2 thick slices crusty bread, torn into bite-size pieces

1 tbsp. Hidden Valley® Original Ranch® Dips Mix

2 tbsp. extra-virgin olive oil

8 oz. cremini mushrooms, sliced

kosher salt

2 oz. fresh goat cheese

1/4 c. buttermilk

1/4 c. mayonnaise

1/4 c. sour cream

1 tbsp. lemon juice

Freshly ground black pepper

1 romaine heart, chopped

2 oz. baby kale

Preparation

Step 1Preheat oven to 400 degrees F. Cook bacon in a large skillet over medium heat until crispy, 5 to 7 minutes.

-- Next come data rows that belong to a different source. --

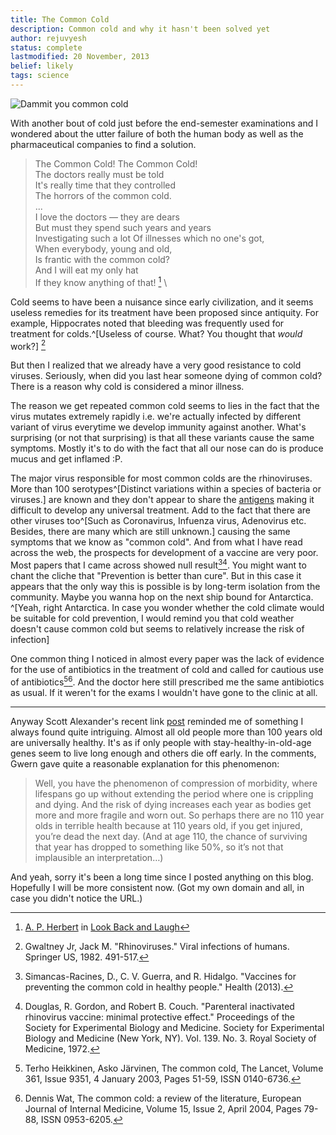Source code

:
 ```yaml
---
title: The Common Cold
description: Common cold and why it hasn't been solved yet
author: rejuvyesh
status: complete
lastmodified: 20 November, 2013
belief: likely
tags: science
---
```


![Dammit you common cold](/images/common-cold.jpg)

With another bout of cold just before the end-semester examinations and I wondered about the utter failure of both the human body as well as the pharmaceutical companies to find a solution.

> The Common Cold! The Common Cold! \
> The doctors really must be told \
> It's really time that they controlled \
> The horrors of the common cold. \
> ... \
> I love the doctors — they are dears \
> But must they spend such years and years \
> Investigating such a lot Of illnesses which no one's got, \
> When everybody, young and old, \
> Is frantic with the common cold? \
> And I will eat my only hat \
> If they know anything of that! [^poem] \

[^poem]: [A. P. Herbert](https://en.wikipedia.org/wiki/A._P._Herbert) in [Look Back and Laugh](https://www.goodreads.com/book/show/15116662-look-back-and-laugh)

Cold seems to have been a nuisance since early civilization, and it seems useless remedies for its treatment have been proposed since antiquity. For example, Hippocrates noted that bleeding was frequently used for treatment for colds.^[Useless of course. What? You thought that *would* work?] [^1982-rhinoviruses] 

[^1982-rhinoviruses]: Gwaltney Jr, Jack M. "Rhinoviruses." Viral infections of humans. Springer US, 1982. 491-517.

But then I realized that we already have a very good resistance to cold viruses. Seriously, when did you last hear someone dying of common cold? There is a reason why cold is considered a minor illness.

The reason we get repeated common cold seems to lies in the fact that the virus mutates extremely rapidly i.e. we're actually infected by different variant of virus everytime we develop immunity against another.
What's surprising (or not that surprising) is that all these variants cause the same symptoms. Mostly it's to do with the fact that all our nose can do is produce mucus and get inflamed :P.

The major virus responsible for most common colds are the rhinoviruses. More than 100 serotypes^[Distinct variations within a species of bacteria or viruses.] are known and they don't appear to share the [antigens](https://en.wikipedia.org/wiki/Antigen) making it difficult to develop any universal treatment. Add to the fact that there are other viruses too^[Such as Coronavirus, Infuenza virus, Adenovirus etc. Besides, there are many which are still unknown.] causing the same symptoms that we know as "common cold". And from what I have read across the web, the prospects for development of a vaccine are very poor. Most papers that I came across showed null result[^2013-vaccine][^1972-rhino]. You might want to chant the cliche that "Prevention is better than cure". But in this case it appears that the only way this is possible is by long-term isolation from the community. Maybe you wanna hop on the next ship bound for Antarctica. ^[Yeah, right Antarctica. In case you wonder whether the cold climate would be suitable for cold prevention, I would remind you that cold weather doesn't cause common cold but seems to relatively increase the risk of infection]

One common thing I noticed in almost every paper was the lack of evidence for the use of antibiotics in the treatment of cold and called for cautious use of antibiotics[^2003-heikkinen][^2004-wat]. And the doctor here still prescribed me the same antibiotics as usual. If it weren't for the exams I wouldn't have gone to the clinic at all.

---

Anyway Scott Alexander's recent link [post](http://slatestarcodex.com/2013/11/17/more-links-for-november/) reminded me of something I always found quite intriguing. Almost all old people more than 100 years old are universally healthy. It's as if only people with stay-healthy-in-old-age genes seem to live long enough and others die off early. In the comments, Gwern gave quite a reasonable explanation for this phenomenon:

> Well, you have the phenomenon of compression of morbidity, where lifespans go up without extending the period where one is crippling and dying. And the risk of dying increases each year as bodies get more and more fragile and worn out. So perhaps there are no 110 year olds in terrible health because at 110 years old, if you get injured, you’re dead the next day. (And at age 110, the chance of surviving that year has dropped to something like 50%, so it’s not that implausible an interpretation…)

And yeah, sorry it's been a long time since I posted anything on this blog. Hopefully I will be more consistent now. (Got my own domain and all, in case you didn't notice the URL.)

[^1972-rhino]: Douglas, R. Gordon, and Robert B. Couch. "Parenteral inactivated rhinovirus vaccine: minimal protective effect." Proceedings of the Society for Experimental Biology and Medicine. Society for Experimental Biology and Medicine (New York, NY). Vol. 139. No. 3. Royal Society of Medicine, 1972.
[^2013-vaccine]: Simancas-Racines, D., C. V. Guerra, and R. Hidalgo. "Vaccines for preventing the common cold in healthy people." Health (2013).
[^2003-heikkinen]: Terho Heikkinen, Asko Järvinen, The common cold, The Lancet, Volume 361, Issue 9351, 4 January 2003, Pages 51-59, ISSN 0140-6736.
[^2004-wat]: Dennis Wat, The common cold: a review of the literature, European Journal of Internal Medicine, Volume 15, Issue 2, April 2004, Pages 79-88, ISSN 0953-6205.

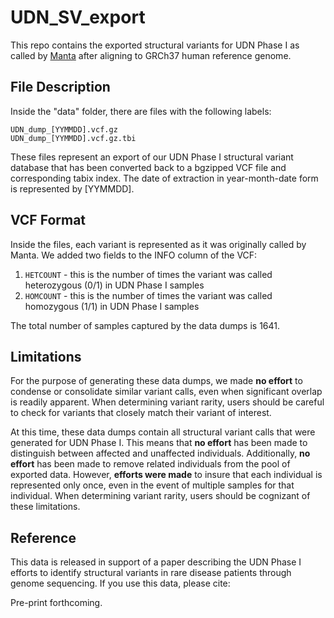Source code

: # UDN_SV_export
This repo contains the exported structural variants for UDN Phase I as called by [Manta](https://academic.oup.com/bioinformatics/article/32/8/1220/1743909) after aligning to GRCh37 human reference genome.

## File Description
Inside the "data" folder, there are files with the following labels:
```
UDN_dump_[YYMMDD].vcf.gz
UDN_dump_[YYMMDD].vcf.gz.tbi
```
These files represent an export of our UDN Phase I structural variant database that has been converted back to a bgzipped VCF file and corresponding tabix index.  The date of extraction in year-month-date form is represented by [YYMMDD].

## VCF Format
Inside the files, each variant is represented as it was originally called by Manta.  We added two fields to the INFO column of the VCF:

1. `HETCOUNT` - this is the number of times the variant was called heterozygous (0/1) in UDN Phase I samples
2. `HOMCOUNT` - this is the number of times the variant was called homozygous (1/1) in UDN Phase I samples

The total number of samples captured by the data dumps is 1641.

## Limitations
For the purpose of generating these data dumps, we made **no effort** to condense or consolidate similar variant calls, even when significant overlap is readily apparent.  When determining variant rarity, users should be careful to check for variants that closely match their variant of interest.

At this time, these data dumps contain all structural variant calls that were generated for UDN Phase I.  This means that **no effort** has been made to distinguish between affected and unaffected individuals.  Additionally, **no effort** has been made to remove related individuals from the pool of exported data.  However, **efforts were made** to insure that each individual is represented only once, even in the event of multiple samples for that individual.  When determining variant rarity, users should be cognizant of these limitations.

## Reference
This data is released in support of a paper describing the UDN Phase I efforts to identify structural variants in rare disease patients through genome sequencing.  If you use this data, please cite:

Pre-print forthcoming.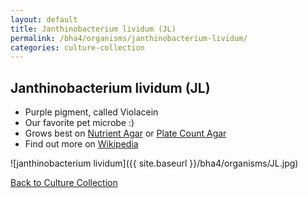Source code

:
 ```yaml
---
layout: default
title: Janthinobacterium lividum (JL) 
permalink: /bha4/organisms/janthinobacterium-lividum/
categories: culture-collection
---
```


## Janthinobacterium lividum (JL) 

* Purple pigment, called Violacein
* Our favorite pet microbe :)
* Grows best on [Nutrient Agar](/bha4/cultivation-media/nutrient-agar/) or [Plate Count Agar](/bha4/cultivation-media/plate-count-agar/)
* Find out more on [Wikipedia](http://en.wikipedia.org/wiki/Janthinobacterium_lividum)

![janthinobacterium lividum]({{ site.baseurl }}/bha4/organisms/JL.jpg) 

[Back to Culture Collection](/bha4/organisms/)
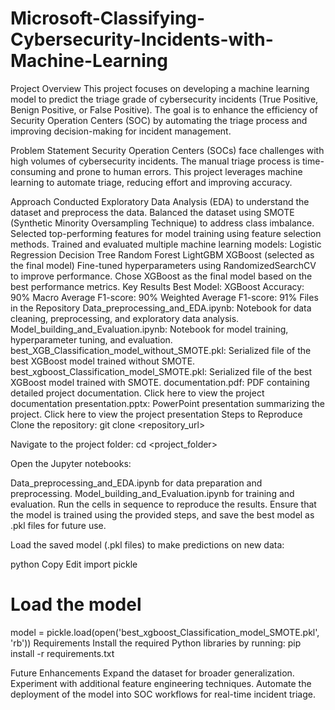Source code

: # Microsoft-Classifying-Cybersecurity-Incidents-with-Machine-Learning

Project Overview
This project focuses on developing a machine learning model to predict the triage grade of cybersecurity incidents (True Positive, Benign Positive, or False Positive). The goal is to enhance the efficiency of Security Operation Centers (SOC) by automating the triage process and improving decision-making for incident management.

Problem Statement
Security Operation Centers (SOCs) face challenges with high volumes of cybersecurity incidents. The manual triage process is time-consuming and prone to human errors. This project leverages machine learning to automate triage, reducing effort and improving accuracy.

Approach
Conducted Exploratory Data Analysis (EDA) to understand the dataset and preprocess the data.
Balanced the dataset using SMOTE (Synthetic Minority Oversampling Technique) to address class imbalance.
Selected top-performing features for model training using feature selection methods.
Trained and evaluated multiple machine learning models:
Logistic Regression
Decision Tree
Random Forest
LightGBM
XGBoost (selected as the final model)
Fine-tuned hyperparameters using RandomizedSearchCV to improve performance.
Chose XGBoost as the final model based on the best performance metrics.
Key Results
Best Model: XGBoost
Accuracy: 90%
Macro Average F1-score: 90%
Weighted Average F1-score: 91%
Files in the Repository
Data_preprocessing_and_EDA.ipynb: Notebook for data cleaning, preprocessing, and exploratory data analysis.
Model_building_and_Evaluation.ipynb: Notebook for model training, hyperparameter tuning, and evaluation.
best_XGB_Classification_model_without_SMOTE.pkl: Serialized file of the best XGBoost model trained without SMOTE.
best_xgboost_Classification_model_SMOTE.pkl: Serialized file of the best XGBoost model trained with SMOTE.
documentation.pdf: PDF containing detailed project documentation. Click here to view the project documentation
presentation.pptx: PowerPoint presentation summarizing the project. Click here to view the project presentation
Steps to Reproduce
Clone the repository:
git clone <repository_url>

Navigate to the project folder:
cd <project_folder>

Open the Jupyter notebooks:

Data_preprocessing_and_EDA.ipynb for data preparation and preprocessing.
Model_building_and_Evaluation.ipynb for training and evaluation.
Run the cells in sequence to reproduce the results.
Ensure that the model is trained using the provided steps, and save the best model as .pkl files for future use.

Load the saved model (.pkl files) to make predictions on new data:

python
Copy
Edit
import pickle  
# Load the model  
model = pickle.load(open('best_xgboost_Classification_model_SMOTE.pkl', 'rb'))
Requirements
Install the required Python libraries by running:
pip install -r requirements.txt

Future Enhancements
Expand the dataset for broader generalization.
Experiment with additional feature engineering techniques.
Automate the deployment of the model into SOC workflows for real-time incident triage.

Transfer bacon to a paper towel-lined plate, reserving fat, and let cool, then break into pieces. Step 2In a medium bowl, toss bread pieces with bacon fat and Hidden Valley® Original Ranch® Dips Mix until fully coated. Spread on rimmed baking sheet and bake until golden and toasted, 8 to 10 minutes. Step 3Heat olive oil in same skillet over medium-high. Add mushrooms, season with salt, and cook, tossing occasionally, until golden and tender, 6 to 8 minutes. Set aside.Step 4 Meanwhile, in a large salad bowl, whisk together goat cheese, buttermilk, mayonnaise, sour cream, and lemon juice; season with salt and pepper. Add romaine, kale, mushrooms, bacon, and croutons and toss to coat.